> **Exercise requirements**: According to the article on the Bananarama remix compilation, which mix was the only one not yet issued on CD when the album came out?

> **Document passage**:
++++++++++++++++++++

The Greatest Remixes Collection is a compilation of Bananarama remixes released exclusively in Southeast Asia in 1990. At the time of the release, the only mix that had not been issued on CD was the Miami Mix of "I Heard a Rumour", although none of the mixes had ever been compiled on a Bananarama album. Subsequently some of the mixes have been available on easier to find Bananarama albums, such as The Very Best of Bananarama double CD or The Twelve Inches of Bananarama. The album has become very rare and expensive.

Track listing
 "Cruel Summer '89" (Swing Beat Dub) – 5:20
(S. Jolley/T. Swain/S. Dallin/S. Fahey/ K. Woodward)
Remixed by Freddy Bastone
 "Megarama '89" (Full-Length Version) – 8:37
Megamix and additional production by Alan Coulthard for DMC (UK)
 "Help!" (Extended Version) – 6:33
(J. Lennon/P. McCartney)
 "Love in the First Degree" (Jailers Mix) – 6:05
(S. Dallin/S. Fahey/K. Woodward/M. Stock/ M. Aitken/P. Waterman)
 "I Heard a Rumour" (Miami Mix) – 7:10
(S. Dallin/S. Fahey/K. Woodward/M. Stock/ M. Aitken/P. Waterman)
Remixed by Phil Harding
 "I Want You Back" (Extended European Mix) – 7:58
(S. Dallin/S. Fahey/K. Woodward/M. Stock/ M. Aitken/P. Waterman)

++++++++++++++++++++

> **Material provided**:

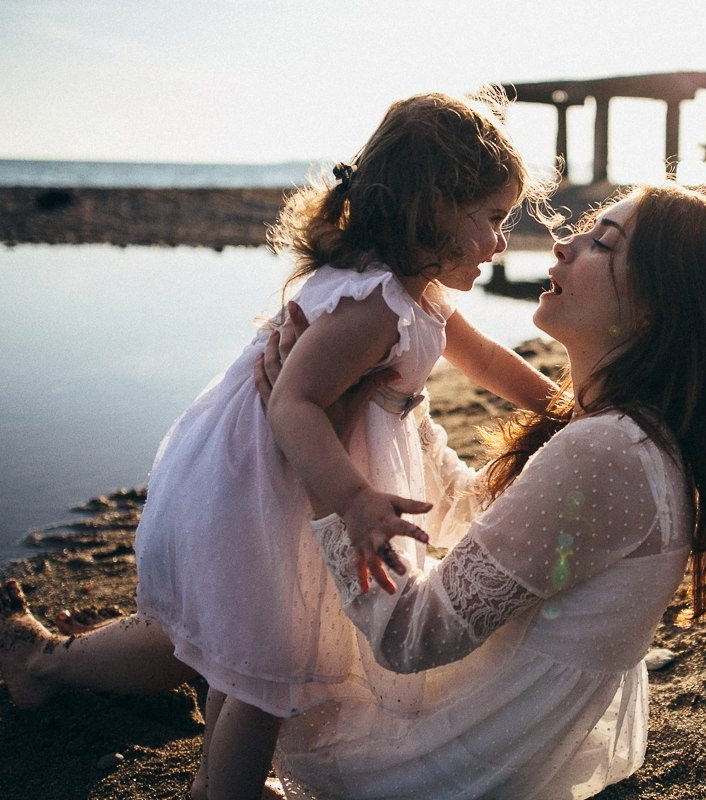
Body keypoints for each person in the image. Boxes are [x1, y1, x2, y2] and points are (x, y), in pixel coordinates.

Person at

++++++++++++++++++++

> **Answer below**: The Miami Mix of "I Heard a Rumour."